La continua exposición a fenómenos forzosamente emotivos adormece nuestra capacidad de poder decidir en libertad de condiciones; la misericordia y las personas ‘dignas de ella’ se alzan en el pináculo del mundo del espectáculo -y de otros mundos socialmente aceptados-, solo hasta cuando aparece otra tragedia superior a la que atañe su vida. ¿Cuánto de libertad se pierde en la constante ostentación del dolor ajeno?

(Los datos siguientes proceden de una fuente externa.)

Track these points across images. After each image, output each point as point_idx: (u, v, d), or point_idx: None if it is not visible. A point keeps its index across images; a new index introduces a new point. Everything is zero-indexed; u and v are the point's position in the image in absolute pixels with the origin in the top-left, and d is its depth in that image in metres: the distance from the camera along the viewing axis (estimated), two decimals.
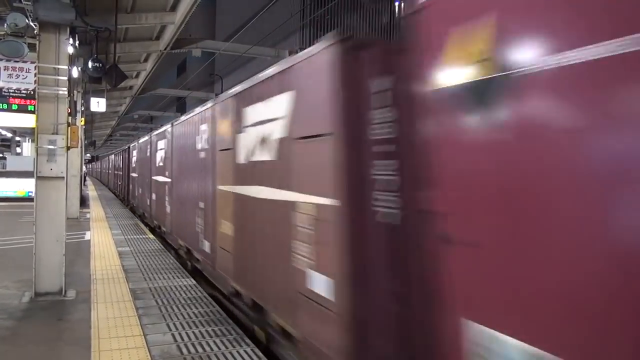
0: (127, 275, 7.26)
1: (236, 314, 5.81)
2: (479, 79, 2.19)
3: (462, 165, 2.36)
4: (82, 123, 16.69)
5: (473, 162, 2.28)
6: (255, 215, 4.96)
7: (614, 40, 1.65)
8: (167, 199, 10.30)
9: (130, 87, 20.55)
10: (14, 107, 8.37)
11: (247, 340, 4.68)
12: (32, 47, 6.95)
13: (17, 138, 26.10)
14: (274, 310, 4.45)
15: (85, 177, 32.71)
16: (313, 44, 3.70)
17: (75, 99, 13.44)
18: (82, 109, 15.83)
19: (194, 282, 6.98)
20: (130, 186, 18.51)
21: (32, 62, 7.93)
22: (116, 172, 25.86)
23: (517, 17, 2.08)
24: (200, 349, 4.42)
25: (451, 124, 2.43)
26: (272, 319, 4.48)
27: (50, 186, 6.14)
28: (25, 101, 8.36)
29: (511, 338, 2.06)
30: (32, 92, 8.10)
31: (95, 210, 17.56)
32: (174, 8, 10.84)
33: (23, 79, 8.04)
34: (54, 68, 6.16)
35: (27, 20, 6.46)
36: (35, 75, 6.91)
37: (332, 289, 3.33)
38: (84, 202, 19.23)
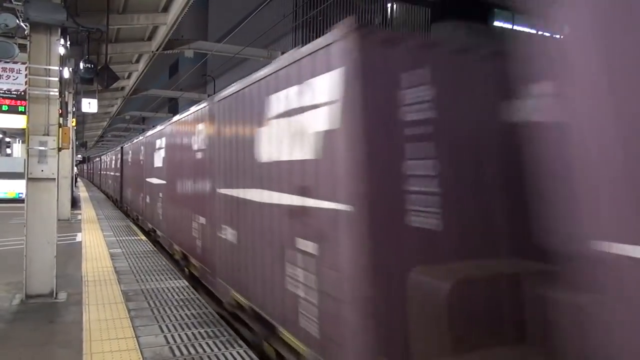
0: (119, 277, 7.23)
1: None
2: None
3: None
4: (73, 124, 16.58)
5: None
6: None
7: None
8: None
9: (122, 88, 20.45)
10: (4, 107, 8.32)
11: (240, 342, 4.69)
12: (22, 47, 6.91)
13: (7, 139, 25.84)
14: (188, 252, 7.84)
15: (76, 178, 32.48)
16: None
17: (66, 99, 13.36)
18: (73, 109, 15.72)
19: (187, 283, 6.98)
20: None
21: (22, 63, 7.89)
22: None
23: None
24: (192, 351, 4.41)
25: None
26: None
27: (41, 187, 6.10)
28: (15, 102, 8.31)
29: None
30: (22, 93, 8.05)
31: (87, 211, 17.46)
32: (166, 9, 10.81)
33: (14, 79, 8.00)
34: (45, 69, 6.11)
35: (17, 21, 6.41)
36: (25, 76, 6.88)
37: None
38: (75, 203, 19.10)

Si la misericordia se impone como una herramienta que nos ayuda a empatizar y determinar, no solo quién sufre más -que sería lo propio en búsqueda de una solución- sino también quién es más o menos inteligente, quién tiene la mejor voz o quién es finalmente más digno, tendremos que aceptarla, sin excusas de ningún tipo, como un nuevo valor. En cuanto utilidad en beneficio de satisfacer ciertas necesidades, como cuando ser digno de misericordia sea un instrumento para escalar alto y ser exitoso «Soy un reconocido y orgulloso pobre/triste/enfermo/doliente»; o en tanto importancia, que, en el peor de los casos, habla de lo trascendente que es ser digno de ella para obtener algún tipo de logro significativo «Lo más importante es que nos ha costado demasiado todo esto».
Más de lo mismo, simplemente siga haciendo zapping.